:: DOCUMENT SEGMENT

10.6                 Where the Buyer or any third party acting on behalf of the Buyer supplies drawings, designs, photographs, specifications or other technical information, Rig Magic shall not be liable for any loss or damage arising out its use of such drawings, designs, photographs, specifications or other technical information in relation to the Goods and/or the Service

10.7                 The Buyer shall indemnify Rig Magic against all actions, claims, costs, damages and expenses and other loss or liability arising out of defect in the Goods or the Buyer's property to the extent occasioned or contributed to by any act, omission, negligence or default of the Buyer its servants or agents


11.1                 Rig Magic shall (without prejudice to any other remedy available to it) have in respect of all unpaid debts and other sums due from the Buyer under the Contract a general lien on any Goods and property of the Buyer whatsoever in its possession (whether in relation to the Contract or otherwise) which are or intended to become the property of the Buyer.

11.2                 Pursuant to that lien, Rig Magic shall be entitled to, within 14 days written notice to the Buyer, sell any goods and property of the Buyer so held upon such terms as it thinks fit and to keep the proceeds of sale thereof in diminution of the debts, the other sums due and all costs and expenses incurred in or about effecting the sale.

 

12.                   CONDITIONS AND WARRANTIES

12.1                 The Contract shall not constitute a sale by description or sample.

12.2                 Except where the Buyer is dealing as a consumer (as defined in the Unfair Contract Terms Act 1977 Section 12 and/or the Unfair Terms in Consumer Contracts Regulations 1999 Regulation 3(1), any conditions or warranties (whether express or implied by statute common law or arising from conduct or a previous course of dealing or trade custom or usage) as to the quality of the Goods or their fitness for any particular purposes ([even if] [unless] that purpose is made known expressly or by implication to Rig Magic): or as to the correspondence of the Goods with any description or sample are hereby expressly excluded to the fullest extent permitted by law.

 

13.                   DEFECTIVE GOODS

13.1                 If the Buyer finds a material defect in the Goods within [12 months] from and including the date of dispatch then Rig Magic may at its sole option as soon as reasonably practicable repair or replace defective goods or refund to the Buyer the purchase price paid for those goods Provided that:

(a)                   The Buyer informs Rig Magic within [3] days after the defect was discovered and then proceeds as instructed by Rig Magic or Rig Magic's supplier, including the prompt return, at the Buyer's expense of any goods claimed faulty;

 

(b)                   The defect existed in the goods at the time of delivery of the goods or arose from faulty materials or workmanship, was not reasonably discoverable upon inspection at the time of receipt, and did not result from any modification or alteration of the goods by the Buyer or any other third party, or from normal deterioration, or from improper or faulty connection, installation, handling, storage or use of the goods by the Buyer, or failure of the Buyer to comply with any instructions provided by Rig Magic or Rig Magic's supplier;

(c)                   Any trade marks or labels on the Goods have not been removed or mutilated.

 

 

13.2                 In the case of Goods not manufactured by Rig Magic, Rig Magic will pass on to the Buyer to the extent that it is able any benefits obtainable under any warranty given by the Rig Magic's supplier provided that the Goods have been accepted and paid for.

::::
:: ENTRIES SHOWN

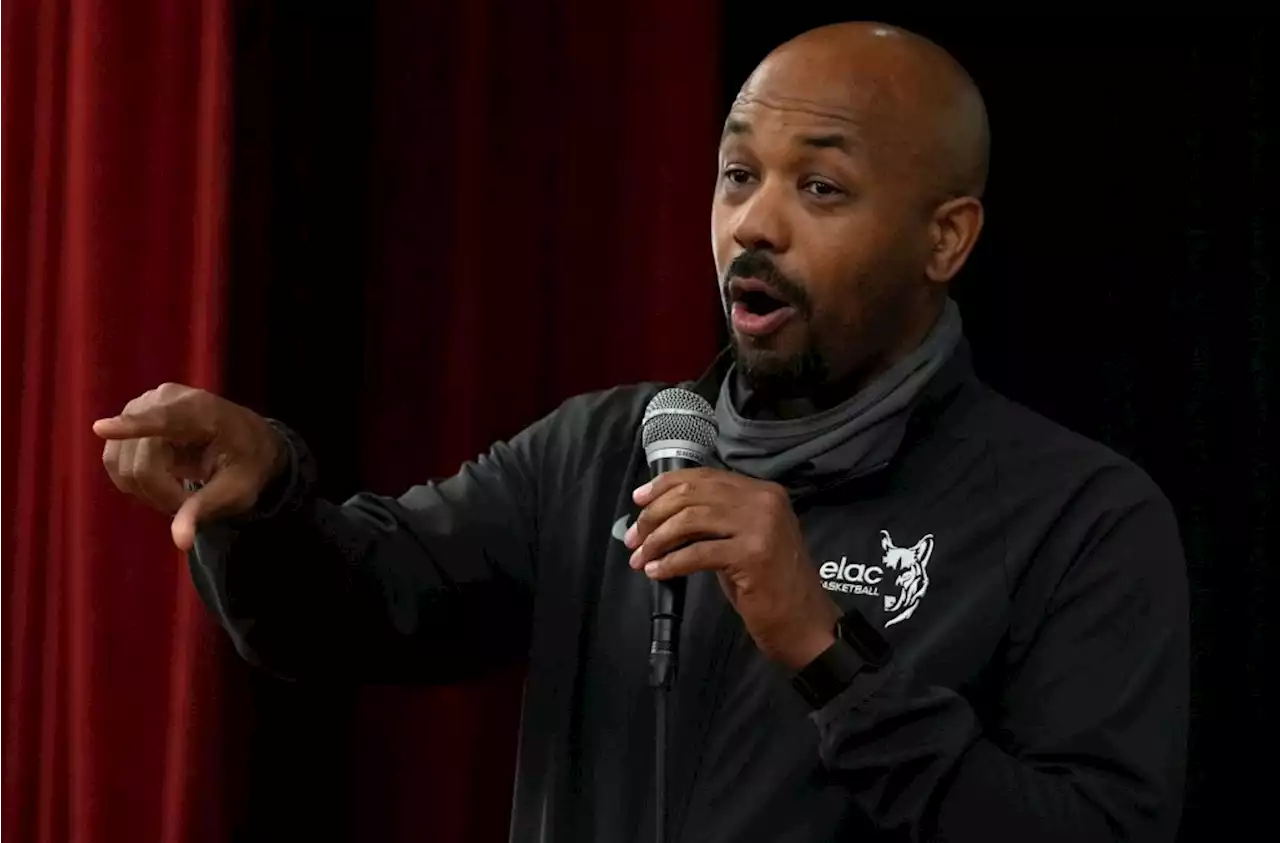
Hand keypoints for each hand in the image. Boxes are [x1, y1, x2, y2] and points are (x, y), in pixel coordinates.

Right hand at [92, 383, 287, 550]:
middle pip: (138, 462)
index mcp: (201, 411)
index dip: (131, 426)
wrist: (246, 440)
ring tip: (178, 490)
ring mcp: (141, 405)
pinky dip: (134, 480)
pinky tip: (162, 479)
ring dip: (145, 489)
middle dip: (159, 493)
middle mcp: (164, 400)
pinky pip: (114, 460)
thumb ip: (205, 510)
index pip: (163, 419)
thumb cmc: (246, 463)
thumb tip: (180, 542)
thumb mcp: (237, 491)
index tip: (101, 428)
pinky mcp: (128, 417)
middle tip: (188, 504)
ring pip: (119, 463)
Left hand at [625, 467, 840, 669]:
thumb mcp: (742, 540)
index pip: (704, 477)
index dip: (665, 485)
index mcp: (762, 491)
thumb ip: (714, 520)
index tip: (639, 500)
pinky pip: (697, 552)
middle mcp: (764, 501)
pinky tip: (657, 572)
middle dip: (655, 515)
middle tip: (633, 538)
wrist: (804, 622)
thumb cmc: (770, 585)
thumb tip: (663, 515)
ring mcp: (761, 525)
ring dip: (657, 540)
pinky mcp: (753, 554)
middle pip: (692, 495)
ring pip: (691, 520)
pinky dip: (671, 562)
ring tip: (640, 558)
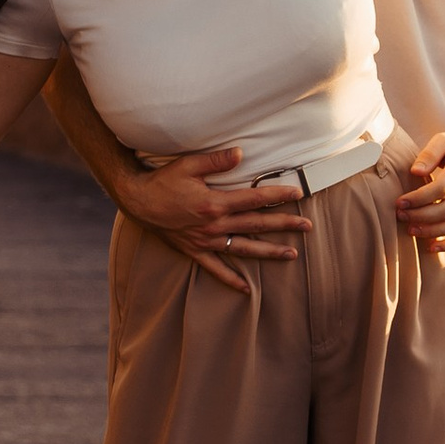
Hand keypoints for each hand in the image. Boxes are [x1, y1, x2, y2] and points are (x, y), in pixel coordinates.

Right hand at [119, 145, 311, 294]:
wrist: (137, 201)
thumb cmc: (162, 181)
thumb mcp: (188, 165)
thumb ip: (216, 161)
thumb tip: (241, 153)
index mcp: (215, 203)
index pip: (254, 199)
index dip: (277, 196)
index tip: (297, 195)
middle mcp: (214, 225)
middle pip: (256, 225)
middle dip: (284, 225)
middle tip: (308, 227)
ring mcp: (205, 241)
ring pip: (243, 248)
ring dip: (269, 252)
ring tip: (292, 255)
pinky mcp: (194, 251)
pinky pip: (216, 268)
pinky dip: (231, 279)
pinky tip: (246, 289)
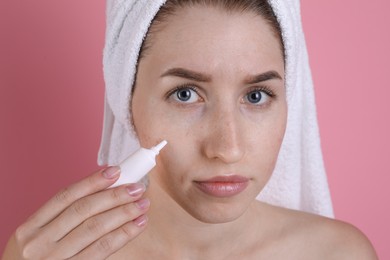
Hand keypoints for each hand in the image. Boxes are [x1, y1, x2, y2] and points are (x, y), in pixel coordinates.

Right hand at [2, 167, 148, 259]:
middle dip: (113, 196)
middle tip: (136, 188)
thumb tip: (102, 192)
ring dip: (123, 213)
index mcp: (29, 228)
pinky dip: (123, 235)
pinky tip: (137, 225)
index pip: (65, 196)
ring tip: (142, 205)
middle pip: (83, 210)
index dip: (92, 181)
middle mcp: (39, 243)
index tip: (115, 171)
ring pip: (95, 228)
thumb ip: (61, 219)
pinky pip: (102, 250)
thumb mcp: (36, 239)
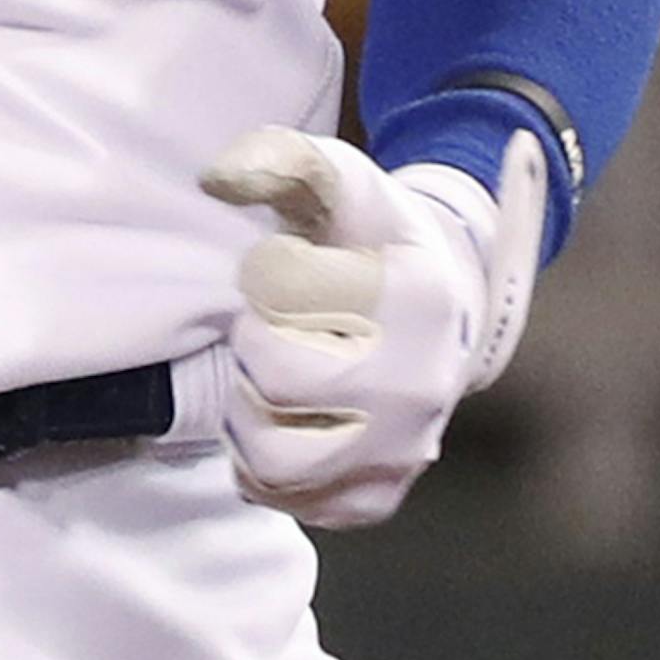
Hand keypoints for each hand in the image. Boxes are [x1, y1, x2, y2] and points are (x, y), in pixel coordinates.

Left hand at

::::

Resume the terms and conditions text on lien, warranties and defective goods from the end of clause 13.2. The rows play no part in this work.

14.                   DEFAULT ON INSOLVENCY OF THE BUYER

If the Buyer shall be in breach of any of its obligations under the Contract or if any distress or execution shall be levied on the Buyer's property or assets or if the Buyer shall make or offer to make any arrangement or composition with his creditors or commit any act of bankruptcy or if any bankruptcy petition be presented against him or (if the Buyer is a company) if any Resolution or Petition to wind up such company shall be passed or presented or if a Receiver of the whole or any part of such company's undertaking property or assets shall be appointed, Rig Magic in its discretion and without prejudice to any other right or claim may by notice in writing determine wholly or in part any and every contract between Rig Magic and the Buyer or may (without prejudice to Rig Magic's right subsequently to determine the contract for the same cause should it so decide) by notice in writing suspend further deliveries of Goods and/or the Services until any defaults of the Buyer be remedied.

 

15.                   SERVICES PROVIDED

15.1                 Services such as opinions about condition of equipment, rig survey and other such Services of a subjective nature are given by Rig Magic in good faith. Such opinion extends only to the actual inspection that has been carried out which may be limited by weather, availability of the vessel, inaccessibility of equipment or component parts. Full rig survey requires removal of the rig at the expense of the Buyer and lesser survey is without liability by Rig Magic.

15.2                 Any advice given as to fitness for purpose will be based on information provided by the Buyer, and without liability to Rig Magic.

15.3                 Notwithstanding that works may have been carried out to a vessel, the decision that the vessel is in a condition of seaworthiness and readiness to put to sea remains entirely with her skipper who should satisfy him/herself that this is the case.

 

16.                   INSURANCE

The Buyer shall adequately insure all his property left at Rig Magic's Premises with an insurance company of good repute and for all usual risks and for third party risks in case of injury or damage and the buyer shall indemnify Rig Magic against all liability arising out of the same.

 

17.                   CONFIDENTIALITY

Any drawings, designs, photographs, specifications or other technical information supplied to the Buyer by Rig Magic in connection with the Contract are provided on the express understanding that the Buyer will not give, loan, exhibit or sell the same to any third party and that the Buyer will not use them in any way expect in connection with the Goods and/or the Services provided to the Buyer. The copyright in all documents will remain vested in Rig Magic.

 

18.                   REPRESENTATIONS

No statement description information warranty condition or recommendation contained in any catalogue price list advertisement or communication or made verbally by any of the agents or employees of Rig Magic shall be construed to enlarge, vary or override in any way any of these conditions.

 

19.                   FORCE MAJEURE

Rig Magic shall be entitled to delay or cancel delivery or to reduce the amount delivered if it is prevented from or hindered in or delayed in manufacturing obtaining or delivering the Goods and/or the Services by normal route or means of delivery through any circumstances beyond its control including but not limited to strikes, lock-outs, accidents, war, fire, reduction in or unavailability of power at manufacturing plant, breakdown of plant or machinery or shortage or unavailability of raw materials from normal source of supply.

 

20.                   ASSIGNMENT

The Buyer may not assign the benefit or burden of the Contract without the written consent of Rig Magic, which Rig Magic may give or withhold at its absolute discretion.

 

21.                   NOTICES

21.1                 All notices shall be in writing, and sent by hand, courier, first class post or facsimile to the address of the recipient stated in any quotation, order or acknowledgement of the order.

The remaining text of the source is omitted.